You can't make PA complete by adding new axioms with a deterministic algorithm. But what if you used a randomized algorithm? Richard Lipton wrote a post about this idea: generate a random bitstring S, then add to PA the axiom that the K-complexity of S is high enough. That is probabilistically very likely to be true, but is always unprovable in PA for long enough S. Clearly this gives you a stronger theory, but how much stronger? In particular, is there any hope at all that you can approach completeness in some suitable probabilistic sense?

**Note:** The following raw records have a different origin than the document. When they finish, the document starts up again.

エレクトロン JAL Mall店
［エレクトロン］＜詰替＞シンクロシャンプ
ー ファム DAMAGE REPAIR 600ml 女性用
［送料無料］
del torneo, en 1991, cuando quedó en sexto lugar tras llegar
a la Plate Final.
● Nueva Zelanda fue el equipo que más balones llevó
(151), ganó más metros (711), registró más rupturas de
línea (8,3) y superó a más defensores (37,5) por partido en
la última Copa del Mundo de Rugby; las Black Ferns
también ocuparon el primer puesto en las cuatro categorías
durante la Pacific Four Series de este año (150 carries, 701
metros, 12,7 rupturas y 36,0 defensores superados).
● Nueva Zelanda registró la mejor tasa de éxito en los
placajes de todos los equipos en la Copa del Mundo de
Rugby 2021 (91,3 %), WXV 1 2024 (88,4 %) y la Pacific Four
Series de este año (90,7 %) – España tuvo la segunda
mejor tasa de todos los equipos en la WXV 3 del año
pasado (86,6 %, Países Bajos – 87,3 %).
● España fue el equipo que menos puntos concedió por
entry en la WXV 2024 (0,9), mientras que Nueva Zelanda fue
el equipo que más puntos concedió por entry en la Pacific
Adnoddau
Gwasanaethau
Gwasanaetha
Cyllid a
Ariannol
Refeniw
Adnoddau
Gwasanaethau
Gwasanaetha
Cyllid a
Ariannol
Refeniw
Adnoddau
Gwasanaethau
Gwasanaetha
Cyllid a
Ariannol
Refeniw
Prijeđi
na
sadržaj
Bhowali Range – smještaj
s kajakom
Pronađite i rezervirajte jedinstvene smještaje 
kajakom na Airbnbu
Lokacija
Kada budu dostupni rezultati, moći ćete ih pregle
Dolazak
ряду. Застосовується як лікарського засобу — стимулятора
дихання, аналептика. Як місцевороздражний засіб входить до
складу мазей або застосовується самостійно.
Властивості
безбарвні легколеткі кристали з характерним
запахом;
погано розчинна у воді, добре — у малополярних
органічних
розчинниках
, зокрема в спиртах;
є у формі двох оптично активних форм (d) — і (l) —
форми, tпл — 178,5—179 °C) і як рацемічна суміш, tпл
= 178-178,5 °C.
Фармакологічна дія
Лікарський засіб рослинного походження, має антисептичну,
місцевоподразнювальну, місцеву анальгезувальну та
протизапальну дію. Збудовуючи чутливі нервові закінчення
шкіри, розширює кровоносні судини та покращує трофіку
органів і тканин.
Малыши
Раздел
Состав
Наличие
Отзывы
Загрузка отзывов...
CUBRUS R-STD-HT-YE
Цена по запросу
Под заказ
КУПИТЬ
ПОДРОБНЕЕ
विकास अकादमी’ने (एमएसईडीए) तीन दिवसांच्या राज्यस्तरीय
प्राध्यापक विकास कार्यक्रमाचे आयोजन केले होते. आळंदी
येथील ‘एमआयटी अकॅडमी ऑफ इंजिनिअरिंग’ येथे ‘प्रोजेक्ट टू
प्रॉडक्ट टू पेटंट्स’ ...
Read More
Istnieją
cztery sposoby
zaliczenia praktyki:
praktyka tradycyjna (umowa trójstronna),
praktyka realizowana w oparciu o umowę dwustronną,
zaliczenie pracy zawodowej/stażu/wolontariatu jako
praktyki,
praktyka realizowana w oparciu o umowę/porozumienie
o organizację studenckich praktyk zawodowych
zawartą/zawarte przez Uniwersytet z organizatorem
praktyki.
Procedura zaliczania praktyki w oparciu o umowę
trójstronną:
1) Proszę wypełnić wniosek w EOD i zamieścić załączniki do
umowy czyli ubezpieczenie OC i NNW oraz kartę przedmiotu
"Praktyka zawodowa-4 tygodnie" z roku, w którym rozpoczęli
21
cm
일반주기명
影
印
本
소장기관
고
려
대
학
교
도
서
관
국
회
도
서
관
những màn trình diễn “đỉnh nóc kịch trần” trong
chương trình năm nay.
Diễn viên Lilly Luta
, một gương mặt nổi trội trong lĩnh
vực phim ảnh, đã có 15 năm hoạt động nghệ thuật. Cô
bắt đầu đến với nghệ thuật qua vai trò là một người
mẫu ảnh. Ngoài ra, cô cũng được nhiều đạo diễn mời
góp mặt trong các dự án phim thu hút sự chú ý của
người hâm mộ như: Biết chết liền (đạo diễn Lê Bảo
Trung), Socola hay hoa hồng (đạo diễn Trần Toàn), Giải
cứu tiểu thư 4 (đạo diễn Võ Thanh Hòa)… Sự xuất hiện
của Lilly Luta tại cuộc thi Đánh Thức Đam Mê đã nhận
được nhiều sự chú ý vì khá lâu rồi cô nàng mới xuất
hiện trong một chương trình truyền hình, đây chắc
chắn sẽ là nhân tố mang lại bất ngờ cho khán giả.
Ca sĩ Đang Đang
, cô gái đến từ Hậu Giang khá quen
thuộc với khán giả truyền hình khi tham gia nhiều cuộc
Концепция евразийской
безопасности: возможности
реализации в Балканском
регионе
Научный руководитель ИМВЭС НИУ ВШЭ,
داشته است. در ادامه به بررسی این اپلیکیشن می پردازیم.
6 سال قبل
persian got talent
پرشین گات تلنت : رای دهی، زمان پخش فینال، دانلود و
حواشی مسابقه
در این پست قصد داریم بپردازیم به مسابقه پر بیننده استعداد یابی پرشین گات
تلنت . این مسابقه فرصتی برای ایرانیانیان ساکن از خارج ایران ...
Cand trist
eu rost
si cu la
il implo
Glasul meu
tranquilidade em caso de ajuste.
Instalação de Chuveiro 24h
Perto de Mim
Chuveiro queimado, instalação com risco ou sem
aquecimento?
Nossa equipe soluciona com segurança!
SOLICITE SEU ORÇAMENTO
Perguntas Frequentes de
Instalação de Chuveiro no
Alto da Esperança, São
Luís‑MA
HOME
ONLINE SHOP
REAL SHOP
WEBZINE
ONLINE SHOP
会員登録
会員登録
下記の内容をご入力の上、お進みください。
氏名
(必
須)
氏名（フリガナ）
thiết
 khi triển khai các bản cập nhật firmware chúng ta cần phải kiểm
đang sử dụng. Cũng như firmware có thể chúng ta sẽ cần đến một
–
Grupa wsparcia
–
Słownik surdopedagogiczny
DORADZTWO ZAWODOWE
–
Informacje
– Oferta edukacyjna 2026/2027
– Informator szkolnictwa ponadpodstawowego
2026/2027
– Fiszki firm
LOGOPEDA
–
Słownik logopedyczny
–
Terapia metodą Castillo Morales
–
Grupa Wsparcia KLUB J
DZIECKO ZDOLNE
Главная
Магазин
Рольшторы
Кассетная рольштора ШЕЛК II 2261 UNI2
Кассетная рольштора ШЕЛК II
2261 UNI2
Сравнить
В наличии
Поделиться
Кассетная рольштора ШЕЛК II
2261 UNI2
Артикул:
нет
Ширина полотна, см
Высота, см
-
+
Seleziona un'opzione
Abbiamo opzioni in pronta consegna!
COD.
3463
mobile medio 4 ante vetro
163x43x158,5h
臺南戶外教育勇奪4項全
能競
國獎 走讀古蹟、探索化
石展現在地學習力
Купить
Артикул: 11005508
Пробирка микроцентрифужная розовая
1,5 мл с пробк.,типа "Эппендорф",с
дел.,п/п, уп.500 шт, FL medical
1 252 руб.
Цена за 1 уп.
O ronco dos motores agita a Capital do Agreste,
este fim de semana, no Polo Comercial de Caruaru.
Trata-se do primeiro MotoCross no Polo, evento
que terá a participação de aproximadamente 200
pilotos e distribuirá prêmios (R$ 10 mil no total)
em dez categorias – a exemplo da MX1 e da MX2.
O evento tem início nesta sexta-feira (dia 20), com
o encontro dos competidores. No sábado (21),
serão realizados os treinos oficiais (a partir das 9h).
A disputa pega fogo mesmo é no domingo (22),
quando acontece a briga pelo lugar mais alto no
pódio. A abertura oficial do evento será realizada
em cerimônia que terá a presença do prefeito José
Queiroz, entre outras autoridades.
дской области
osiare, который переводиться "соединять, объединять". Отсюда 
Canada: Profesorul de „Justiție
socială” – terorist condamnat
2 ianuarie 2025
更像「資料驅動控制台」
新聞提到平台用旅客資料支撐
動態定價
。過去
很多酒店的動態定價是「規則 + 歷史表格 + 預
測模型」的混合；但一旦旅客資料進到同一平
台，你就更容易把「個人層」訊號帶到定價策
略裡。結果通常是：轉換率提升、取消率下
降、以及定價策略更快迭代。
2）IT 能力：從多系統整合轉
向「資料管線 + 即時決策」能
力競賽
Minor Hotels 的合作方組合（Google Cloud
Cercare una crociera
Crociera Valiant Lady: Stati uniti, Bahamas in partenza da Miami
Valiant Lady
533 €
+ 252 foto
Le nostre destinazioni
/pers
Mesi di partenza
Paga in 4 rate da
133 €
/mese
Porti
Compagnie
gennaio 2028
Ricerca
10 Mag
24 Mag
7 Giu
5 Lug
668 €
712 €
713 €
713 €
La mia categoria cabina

Nah, don't get your hopes up. In the comments to Lipton's post, Alexander Shen (amusingly, one of my former schoolteachers) and Harvey Friedman show that most true statements remain unreachable by this procedure. Leonid Levin proved a weaker but more general result, roughly saying that randomized algorithms cannot complete PA with positive probability.
So the idea doesn't seem to work. But it was a very nice try.
Well, not if you want to proof mathematical theorems.
Still, in some cases it can be useful to trait absolute certainty for only a probabilistic certainty (think bloom filters); and for some game-theoretical strategies it can be beneficial to add actual randomness.
Indeed. For me, cryptographic hashing is the most salient example of this. Software like git builds entire castles on the probabilistic certainty that SHA-1 hash collisions never happen.